__Directions__: Working from the entries that follow, transcribe exactly and only the lines from the one with "left back paw: (360, 423)" through the last, pictures excluded.

__Material provided__:

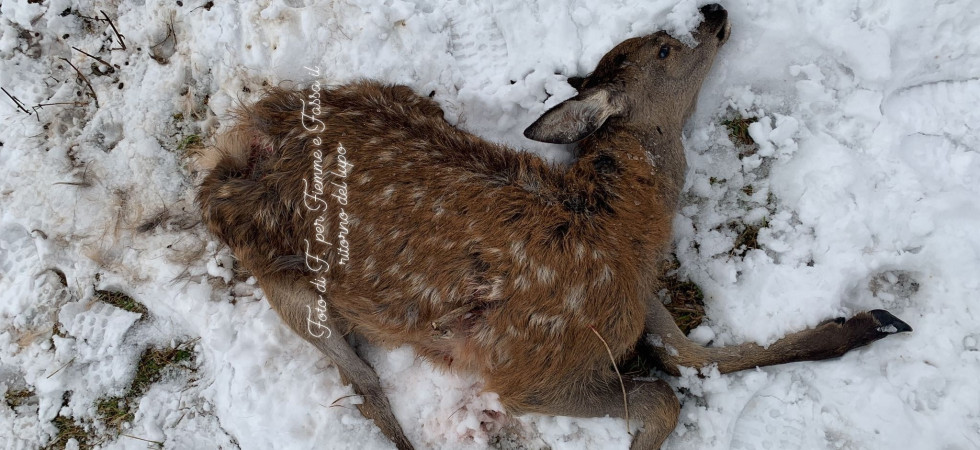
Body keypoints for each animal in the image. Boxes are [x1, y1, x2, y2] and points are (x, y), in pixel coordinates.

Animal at [195, 4, 911, 449]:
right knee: (365, 384)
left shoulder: (639, 299)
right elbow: (664, 395)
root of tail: (231, 152)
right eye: (664, 47)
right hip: (283, 281)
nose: (713, 10)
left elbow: (698, 356)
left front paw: (872, 322)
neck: (621, 228)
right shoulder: (531, 369)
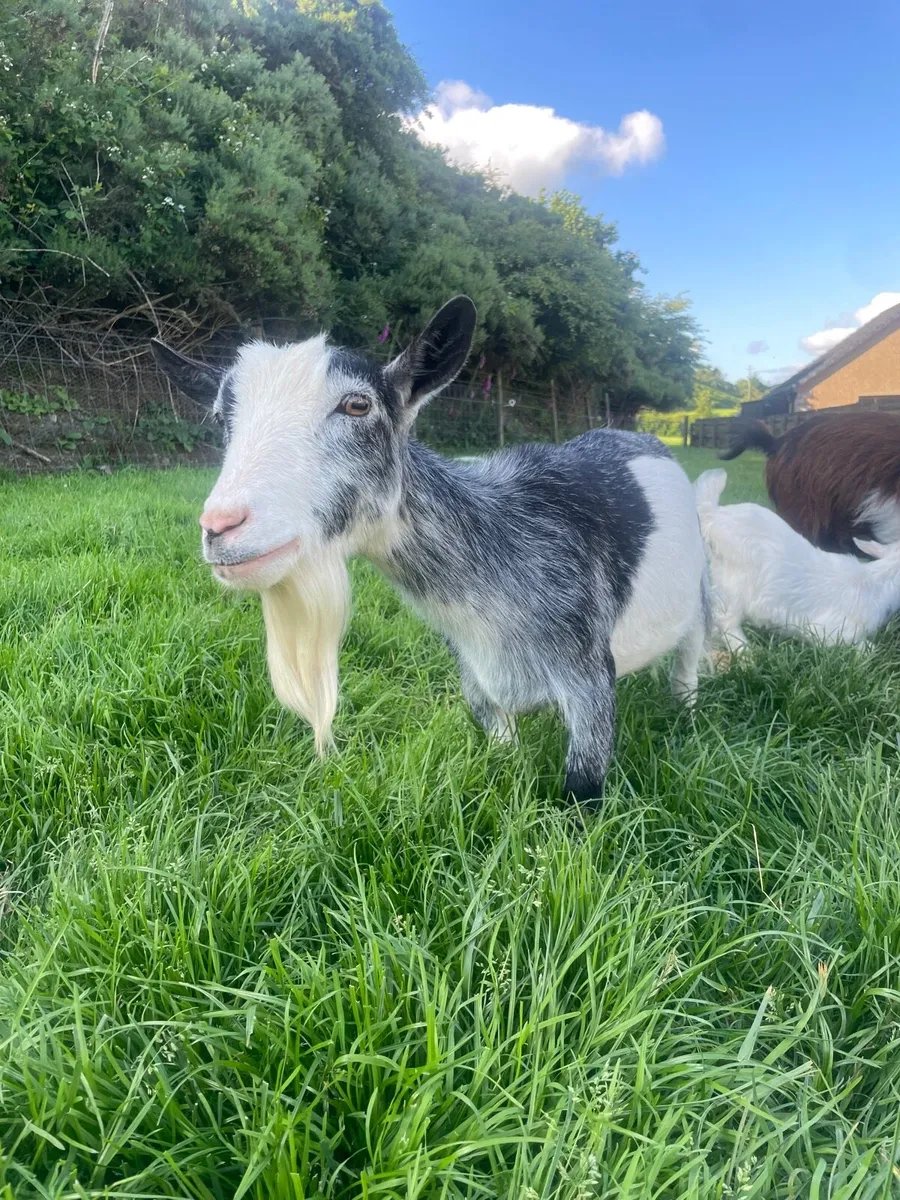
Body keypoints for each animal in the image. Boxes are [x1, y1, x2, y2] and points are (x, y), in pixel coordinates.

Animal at [151, 298, 709, 806]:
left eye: (357, 405)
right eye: (221, 417)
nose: (220, 525)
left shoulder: (588, 672)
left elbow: (583, 788)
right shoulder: (474, 674)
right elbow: (503, 748)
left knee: (692, 647)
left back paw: (687, 706)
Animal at [695, 468, 900, 652]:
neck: (877, 582)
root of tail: (712, 515)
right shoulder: (834, 631)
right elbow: (866, 648)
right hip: (734, 584)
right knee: (725, 620)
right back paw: (747, 654)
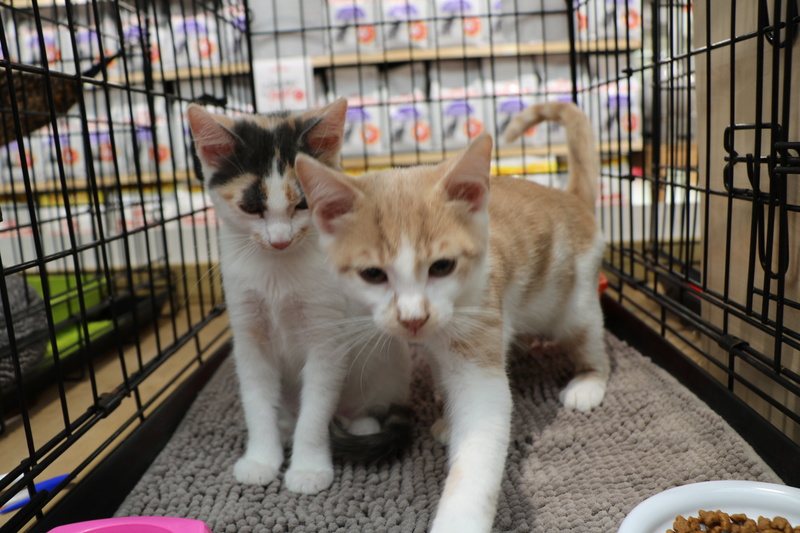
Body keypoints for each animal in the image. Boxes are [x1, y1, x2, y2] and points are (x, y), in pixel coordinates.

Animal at [186, 98, 412, 494]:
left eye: (303, 204)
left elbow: (317, 408)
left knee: (365, 404)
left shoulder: (327, 336)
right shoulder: (248, 333)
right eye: (251, 207)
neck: (276, 271)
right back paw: (284, 426)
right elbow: (257, 400)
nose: (280, 240)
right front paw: (261, 458)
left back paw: (360, 423)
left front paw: (308, 468)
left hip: (388, 362)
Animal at [296, 101, 608, 532]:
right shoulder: (439, 346)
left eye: (442, 267)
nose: (413, 316)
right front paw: (448, 417)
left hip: (575, 302)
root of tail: (569, 197)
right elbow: (447, 380)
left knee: (588, 337)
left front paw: (459, 517)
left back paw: (589, 381)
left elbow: (480, 434)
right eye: (373, 274)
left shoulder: (481, 324)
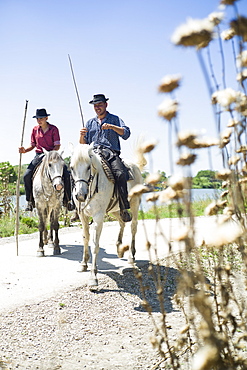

__Answer area__:
left back paw: (360, 423)
left front paw: (308, 468)
left hip: (388, 362)
Animal at [296, 101, 608, 532]:
right shoulder: (439, 346)
left eye: (442, 267)
nose: (413, 316)
right front paw: (448, 417)
left hip: (575, 302)
root of tail: (569, 197)
right elbow: (447, 380)
left knee: (588, 337)
left front paw: (459, 517)
left back paw: (589, 381)
left elbow: (480, 434)
right eye: (373, 274)
left shoulder: (481, 324)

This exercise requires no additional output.